Moreover, plaintiff has, with the submission of his affidavit, made it abundantly clear that he disagrees with the recorded account balance of zero. His objection is now preserved for the record, but the court will require proper documentation of his prison trust account as required by statute.
Plaintiff therefore has two options: (1) pay the filing fee of $350.00, regardless of the current balance statement of his prison trust account, or (2) submit a completed application to proceed in forma pauperis. Should plaintiff choose the latter, the certificate portion of the application must be completed by plaintiff's institution of incarceration and signed by an authorized prison official. Also, plaintiff must file a certified copy of his prison trust account statement for the six month period immediately preceding the filing of the complaint. See 28 U.S.C. § 1915(a)(2).
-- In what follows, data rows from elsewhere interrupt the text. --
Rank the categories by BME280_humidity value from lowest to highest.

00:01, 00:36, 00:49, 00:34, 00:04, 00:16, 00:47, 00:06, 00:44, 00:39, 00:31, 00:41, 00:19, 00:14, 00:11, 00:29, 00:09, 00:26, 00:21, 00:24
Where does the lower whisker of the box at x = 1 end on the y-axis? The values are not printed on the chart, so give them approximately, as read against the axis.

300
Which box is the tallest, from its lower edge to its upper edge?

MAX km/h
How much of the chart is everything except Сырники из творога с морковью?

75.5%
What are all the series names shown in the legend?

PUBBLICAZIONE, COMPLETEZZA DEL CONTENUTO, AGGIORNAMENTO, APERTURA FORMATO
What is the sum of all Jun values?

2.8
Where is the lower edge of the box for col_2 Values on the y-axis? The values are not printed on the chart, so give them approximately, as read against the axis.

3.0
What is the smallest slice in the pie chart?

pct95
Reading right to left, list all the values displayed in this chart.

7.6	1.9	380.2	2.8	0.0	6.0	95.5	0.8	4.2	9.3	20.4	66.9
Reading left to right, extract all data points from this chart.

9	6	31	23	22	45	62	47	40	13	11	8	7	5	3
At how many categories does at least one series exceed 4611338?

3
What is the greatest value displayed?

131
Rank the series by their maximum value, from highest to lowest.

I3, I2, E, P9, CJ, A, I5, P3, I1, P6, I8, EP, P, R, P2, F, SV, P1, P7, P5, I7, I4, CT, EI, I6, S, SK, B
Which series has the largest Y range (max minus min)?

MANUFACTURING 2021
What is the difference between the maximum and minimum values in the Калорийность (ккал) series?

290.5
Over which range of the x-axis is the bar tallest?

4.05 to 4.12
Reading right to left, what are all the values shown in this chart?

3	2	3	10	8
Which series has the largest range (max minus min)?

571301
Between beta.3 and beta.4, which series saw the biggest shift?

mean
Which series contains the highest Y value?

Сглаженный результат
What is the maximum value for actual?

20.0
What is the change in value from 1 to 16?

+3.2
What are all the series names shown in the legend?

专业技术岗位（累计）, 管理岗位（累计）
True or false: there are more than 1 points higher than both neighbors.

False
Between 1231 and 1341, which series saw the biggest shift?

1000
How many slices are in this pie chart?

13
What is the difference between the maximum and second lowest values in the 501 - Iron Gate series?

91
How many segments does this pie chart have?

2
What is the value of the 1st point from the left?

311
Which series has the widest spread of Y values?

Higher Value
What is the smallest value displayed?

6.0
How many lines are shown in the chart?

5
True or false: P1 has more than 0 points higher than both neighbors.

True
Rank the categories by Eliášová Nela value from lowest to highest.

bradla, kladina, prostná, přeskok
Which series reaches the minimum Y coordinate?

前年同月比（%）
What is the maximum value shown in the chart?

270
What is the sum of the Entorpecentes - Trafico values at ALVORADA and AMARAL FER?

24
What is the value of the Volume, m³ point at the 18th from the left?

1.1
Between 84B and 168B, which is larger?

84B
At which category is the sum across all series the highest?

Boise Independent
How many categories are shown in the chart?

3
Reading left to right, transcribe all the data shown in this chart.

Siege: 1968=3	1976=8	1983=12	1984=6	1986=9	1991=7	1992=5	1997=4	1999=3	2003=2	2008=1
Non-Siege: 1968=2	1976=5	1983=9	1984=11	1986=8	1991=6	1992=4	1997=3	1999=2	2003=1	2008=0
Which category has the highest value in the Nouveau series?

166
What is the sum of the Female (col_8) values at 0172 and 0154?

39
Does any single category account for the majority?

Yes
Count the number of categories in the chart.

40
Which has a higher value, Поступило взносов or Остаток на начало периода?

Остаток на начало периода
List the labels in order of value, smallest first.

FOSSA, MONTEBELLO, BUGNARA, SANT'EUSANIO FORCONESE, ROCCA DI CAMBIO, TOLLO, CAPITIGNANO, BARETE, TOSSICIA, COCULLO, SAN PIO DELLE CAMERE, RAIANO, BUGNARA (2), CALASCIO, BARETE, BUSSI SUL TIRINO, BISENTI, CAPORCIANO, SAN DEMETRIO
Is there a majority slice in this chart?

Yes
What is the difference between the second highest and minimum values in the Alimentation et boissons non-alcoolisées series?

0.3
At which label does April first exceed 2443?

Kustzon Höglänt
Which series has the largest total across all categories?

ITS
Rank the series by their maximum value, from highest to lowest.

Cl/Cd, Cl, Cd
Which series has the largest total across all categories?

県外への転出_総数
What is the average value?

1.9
In accordance with the above, IT IS HEREBY ORDERED that:
1. The motion for injunctive relief (Docket No. 5) is denied;
2. Plaintiff shall submit, within thirty days from the date of this order, the full filing fee of $350.00 or a completed affidavit and trust account statement in support of his request to proceed in forma pauperis on the form provided by the Clerk of Court;
3. The Clerk of the Court is directed to send plaintiff a new Application to Proceed In Forma Pauperis By a Prisoner; and
4. If plaintiff chooses to proceed in forma pauperis, plaintiff shall submit, within thirty days from the date of this order, a certified copy of his prison trust account statement for the six month period immediately preceding the filing of the complaint. Plaintiff's failure to comply with this order will result in a recommendation that this action be dismissed without prejudice.